BEGIN

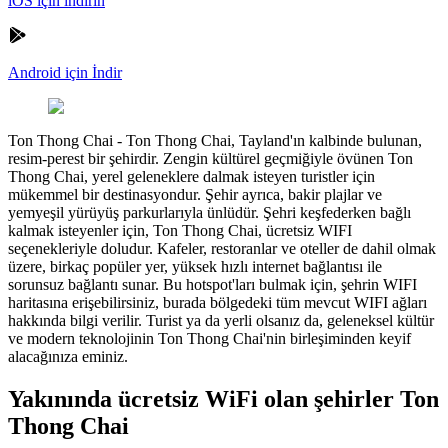
iOS için indirin
Android için İndir
Ton Thong Chai
-
Ton Thong Chai, Tayland'ın kalbinde bulunan,
resim-perest bir şehirdir. Zengin kültürel geçmiğiyle övünen Ton
Thong Chai, yerel geleneklere dalmak isteyen turistler için
mükemmel bir destinasyondur. Şehir ayrıca, bakir plajlar ve
yemyeşil yürüyüş parkurlarıyla ünlüdür. Şehri keşfederken bağlı
kalmak isteyenler için, Ton Thong Chai, ücretsiz WIFI
seçenekleriyle doludur. Kafeler, restoranlar ve oteller de dahil olmak
üzere, birkaç popüler yer, yüksek hızlı internet bağlantısı ile
sorunsuz bağlantı sunar. Bu hotspot'ları bulmak için, şehrin WIFI
haritasına erişebilirsiniz, burada bölgedeki tüm mevcut WIFI ağları
hakkında bilgi verilir. Turist ya da yerli olsanız da, geleneksel kültür
ve modern teknolojinin Ton Thong Chai'nin birleşiminden keyif
alacağınıza eminiz.
Yakınında ücretsiz WiFi olan şehirler Ton
Thong Chai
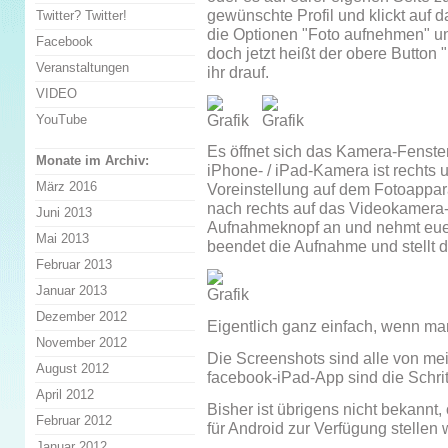
gewünschte Profil und klickt auf d
Twitter? Twitter!
die Optionen "Foto aufnehmen" un
Facebook
doch jetzt heißt der obere Button 
Veranstaltungen
ihr drauf.
VIDEO
YouTube
Es öffnet sich das Kamera-Fenste
Monate im Archiv:
iPhone- / iPad-Kamera ist rechts u
März 2016
Voreinstellung auf dem Fotoappara
nach rechts auf das Videokamera-I
Juni 2013
Aufnahmeknopf an und nehmt euer
Mai 2013
beendet die Aufnahme und stellt d
Februar 2013
Januar 2013
Dezember 2012
Eigentlich ganz einfach, wenn m
November 2012
Die Screenshots sind alle von me
August 2012
facebook-iPad-App sind die Schrit
April 2012
Bisher ist übrigens nicht bekannt
Februar 2012
für Android zur Verfügung stellen 
Januar 2012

END

### DESCRIPTION OF THE TASK
Please return the listing above exactly and leave every picture out.

### WRITTEN RESPONSE
iOS için indirin
Android için İndir
Ton Thong Chai
-
Ton Thong Chai, Tayland'ın kalbinde bulunan,
resim-perest bir şehirdir. Zengin kültürel geçmiğiyle övünen Ton
Thong Chai, yerel geleneklere dalmak isteyen turistler için
mükemmel bir destinasyondur. Şehir ayrıca, bakir plajlar ve
yemyeşil yürüyüş parkurlarıyla ünlüdür. Şehri keşfederken bağlı
kalmak isteyenler için, Ton Thong Chai, ücretsiz WIFI
seçenekleriyle doludur. Kafeler, restoranlar ve oteller de dahil olmak
üzere, birkaç popüler yer, yüksek hızlı internet bağlantısı ile
sorunsuz bağlantı sunar. Bu hotspot'ları bulmak için, şehrin WIFI
haritasına erişebilirsiniz, burada bölgedeki tüm mevcut WIFI ağları
hakkında bilgi verilir. Turist ya da yerli olsanız da, geleneksel kültür
ve modern teknolojinin Ton Thong Chai'nin birleşiminden keyif
alacağınıza eminiz.
Yakınında ücretsiz WiFi olan şehirler Ton
Thong Chai
gewünschte Profil und klickt auf d
Twitter? Twitter!
die Optionen "Foto aufnehmen" un
Facebook
doch jetzt heißt der obere Button 
Veranstaltungen
ihr drauf.
VIDEO
YouTube
Es öffnet sich das Kamera-Fenste
Monate im Archiv:
iPhone- / iPad-Kamera ist rechts u
März 2016
Voreinstellung auf dem Fotoappara
nach rechts auf das Videokamera-I
Juni 2013
Aufnahmeknopf an und nehmt euer
Mai 2013
beendet die Aufnahme und stellt d
Februar 2013
Januar 2013
Dezember 2012
Eigentlich ganz einfach, wenn m
November 2012
Die Screenshots sind alle von me
August 2012
facebook-iPad-App sind die Schrit
April 2012
Bisher ist übrigens nicht bekannt
Februar 2012
für Android zur Verfügung stellen 
Januar 2012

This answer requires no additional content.